Firefighters dispatched to a Lake­ville restaurant last summer were confronted with an unpleasant surprise, a situation waiting for emergency crews in a number of Twin Cities suburbs.

The nearest fire hydrant didn't work.

They rushed to a second hydrant and were able to quickly extinguish the small fire. But Fire Chief Mike Meyer said they were fortunate. "There's a time loss. You wind up diverting people away from extinguishing the fire to dragging the hose," he said.

The unsettling situation was discovered in other suburbs, too. While most hydrants are owned and maintained by cities, some communities also have ones that are privately owned. They were often installed at apartment and townhouse complexes but also can be found next to strip malls, warehouses and some churches.

And many of them didn't work.

City officials in Burnsville, Lake­ville and Eagan discovered last year that most owners weren't maintaining their hydrants and didn't even know they should. "They were under the impression their hydrants were public, and that the city was taking care of them," said Steve Albrecht, Burnsville's public works director.

In some cases, decades had passed with the hydrants uninspected. Tests suggest that as many as one in five of the private hydrants in the cities don't work.

Minnesota's fire code requires that all hydrants be inspected annually and kept in working order.

In addition to Lakeville, Burnsville also knows of at least one instance in which firefighters have shown up to a fire and the first hydrant they tried didn't work. They also were able to switch to other nearby hydrants in time. "We all had been lucky, but the potential is there," Albrecht said.

Burnsville and other neighboring cities have begun contacting private hydrant owners, letting them know they'll need to document inspections and take care of repairs. In most cases, owners will have the option of hiring outside contractors to do the work or have the city do it and bill them.

"We're trying to be proactive, and the owners have been supportive," Albrecht said.

Burnsville was the first in Dakota County to come across the potential safety hazard when it began testing public and private hydrants as part of a project to upgrade them with new nozzles.

"It was concerning," Albrecht said. The tests led the city to conclude that 15 to 20 percent of its 1,300 private hydrants were not functioning.

Burnsville shared what it had learned with public works and fire departments in neighboring cities, which did their own round of checks and found similar results.

"It was an 'Aha! moment,' " said Russ Matthys, public works director in Eagan, where more than 500 of the city's 4,000 hydrants are privately owned.

Close calls

Firefighters responding to last summer's small fire at the Chart House restaurant in Lakeville initially hooked up their hoses to the non-working hydrant as a backup to the water supply in their truck, Meyer said. Diverting firefighters to move the hose to a second hydrant could have had serious consequences, he said.
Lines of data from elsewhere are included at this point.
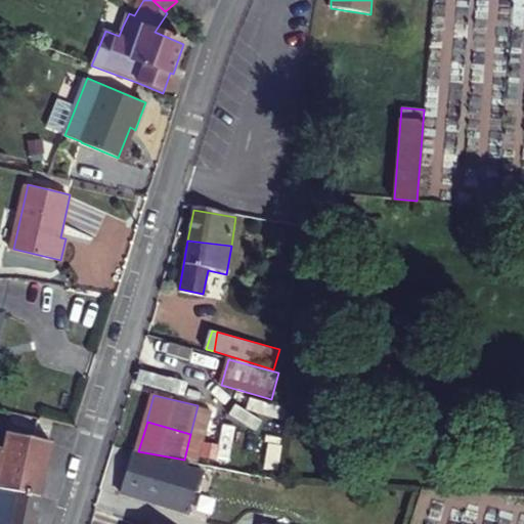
[(50,440),(35,437),(4,431),(1,447),(0,446),(0,460),(44,470),(50,440)]
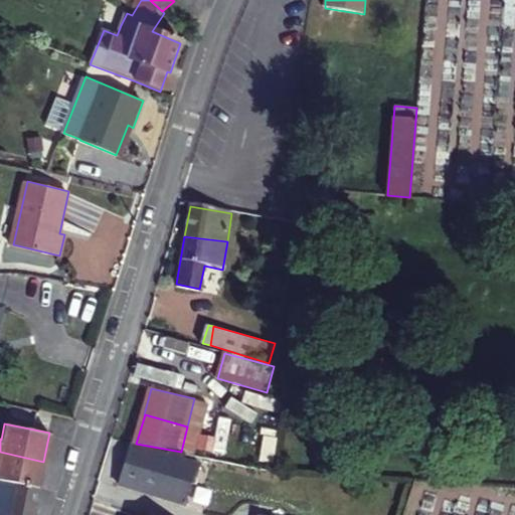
[(199,464),(190,461),(191,453),(181,452),(136,444),(134,443),(132,445),(122,472),(192,488),(199,464)]
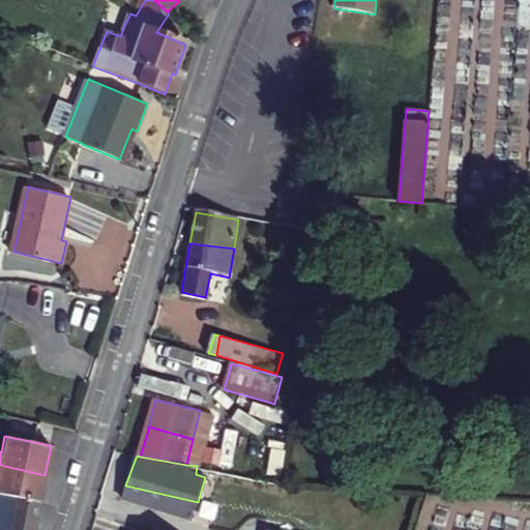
[(0,494),(39,501),(45,475),(0,465),(0,494)]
Burnsville firefighters encountered a similar situation last year with a small fire at the Arbor Vista mobile home park. "You assign personnel to a fire based on the assumption that the first hydrant works," said Fire Chief B.J. Jungmann. In addition to problems resulting from diverting people to a different task, using a longer hose can lower water pressure, making it more difficult to put fires out. "We carry 600 to 700 gallons of water in our trucks, but that sometimes can go pretty quickly," Jungmann said.
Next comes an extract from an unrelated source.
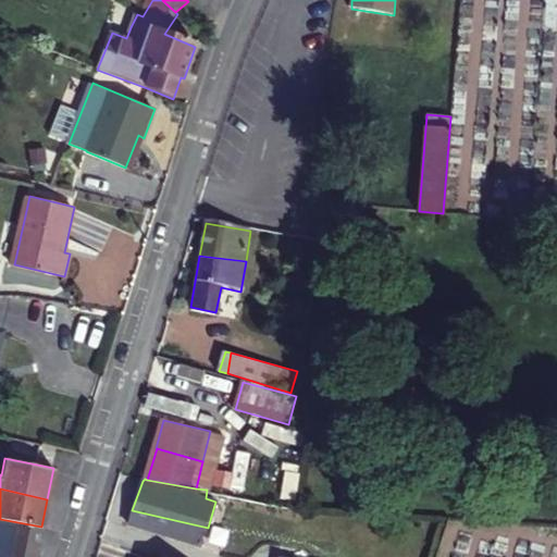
[(208,528),(132,510),(128,520),(202,543),(208,528)]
Meyer and Jungmann said owners of the two businesses have fixed the non-working hydrants. Spokesmen for the Chart House and Arbor Vista declined to be interviewed.

Albrecht said Burnsville and the other cities worked together to make their new rules on private hydrants similar. "We didn't want to have a company doing business in two cities to have different requirements that made business difficult," he said.
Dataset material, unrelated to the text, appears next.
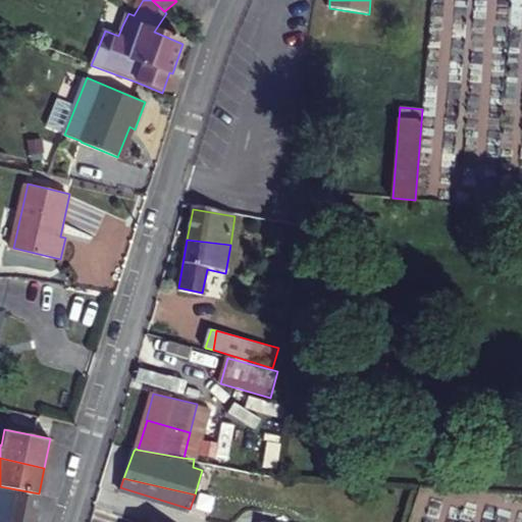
[(0,521),(33,521),(39,493),(0,486),(0,521)]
Older cities have dealt with the issue of private fire hydrants for many years because much of their commercial development occurred several decades ago. Bloomington has had procedures for inspecting and maintaining private fire hydrants for at least 20 years, according to Greg Randahl, a senior utility service specialist for the city.

Albrecht and Matthys said their cities are confronting the issue now because many private fire hydrants are now about 30 years old. In some cases they might not have been inspected since they were installed when a commercial property was built.

"We're not a brand new city anymore," Matthys said.